What does it mean to say that code must work all the time?

Sept. 27, 2012
In practice we tolerate serious lapses in software all the time. Nothing is 100% perfect, but there is no reason that we should tolerate software that is significantly less perfect than other components in a product with many components, some of which are software.

Everyone knows that we are becoming more and more dependent on computer software. Our lives can be upended (or even ended) by software malfunctions in many different areas, including avionics software, medical software, financial software, automotive software. Even such a small program as an alarm application on a smart phone may cause havoc if an alarm fails to go off. Generally when we buy products of any kind, we expect them to work, and indeed if they don’t work, we expect to get them fixed under warranty, and if the failure is fundamental, we expect to see the manufacturer face consequences for producing faulty merchandise.

So it seems reasonable that we take an attitude that code we depend on should work all the time. Otherwise how can we depend on it? Despite this seeming an obvious principle, in practice we tolerate serious lapses in software all the time. I have been keeping an informal data base of news articles which use the word glitch to describe serious software failures. A software “glitch” caused hundreds of dangerous prisoners to be released in California. A software “glitch” caused a major bank in England to seriously mess up the accounts of hundreds of thousands of customers. A software “glitch” caused the New York Times to solicit all their customers with an offer of a new subscription for those who had never subscribed before. The list goes on and on, ranging from the merely amusing to the seriously worrying. The word “glitch” is an interesting one. A normal meaning is some minor error, with an implication that it could not have been easily avoided. The online definition at dictionary.com is of particular interest:

  1. a defect or malfunction in a machine or plan.
  2. Computers. any error, malfunction, or problem.

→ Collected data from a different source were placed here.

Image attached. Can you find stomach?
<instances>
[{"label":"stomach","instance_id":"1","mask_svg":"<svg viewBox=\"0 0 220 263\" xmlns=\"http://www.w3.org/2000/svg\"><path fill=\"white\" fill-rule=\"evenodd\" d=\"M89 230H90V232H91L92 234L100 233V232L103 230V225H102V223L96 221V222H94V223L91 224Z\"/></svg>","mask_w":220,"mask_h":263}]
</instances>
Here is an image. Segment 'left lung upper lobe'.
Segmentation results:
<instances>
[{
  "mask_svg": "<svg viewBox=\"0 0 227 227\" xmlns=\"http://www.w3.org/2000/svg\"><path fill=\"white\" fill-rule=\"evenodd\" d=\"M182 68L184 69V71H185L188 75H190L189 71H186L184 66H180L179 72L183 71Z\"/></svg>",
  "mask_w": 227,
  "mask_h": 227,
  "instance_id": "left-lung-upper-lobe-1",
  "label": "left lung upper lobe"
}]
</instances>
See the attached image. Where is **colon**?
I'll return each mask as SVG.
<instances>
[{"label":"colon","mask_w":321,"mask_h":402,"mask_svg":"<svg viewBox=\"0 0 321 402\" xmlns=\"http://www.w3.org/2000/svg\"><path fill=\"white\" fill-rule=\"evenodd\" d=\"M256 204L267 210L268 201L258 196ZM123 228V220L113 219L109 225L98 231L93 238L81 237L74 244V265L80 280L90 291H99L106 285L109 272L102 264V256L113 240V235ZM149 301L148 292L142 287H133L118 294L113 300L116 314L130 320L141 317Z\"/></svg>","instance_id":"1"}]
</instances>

So isn’t that interesting? Normally it is a defect or malfunction, but computers are special, any problem is to be referred to as a glitch, and indeed this is typical usage that I see in newspaper articles.

These articles feed a viewpoint that expects all big computer programs to have problems in them. I myself argued this position as an expert witness in a law case: “Yes Judge, this operating system had lots of serious problems, but Judge, that’s industry standard practice.” Well that was decades ago, and there is quite a difference between a preliminary beta release (as was the case at issue here), and a final release. Nevertheless today millions of people are using operating systems on PC’s that routinely crash and burn, and people come to expect this level of unreliability. In one infamous case in the navy, there was an inquiry into a software problem that had disabled the computers shipwide, and the conclusion was that it was an application making an illegal call to the operating system, and the operating system was exonerated on the grounds that it was not at fault.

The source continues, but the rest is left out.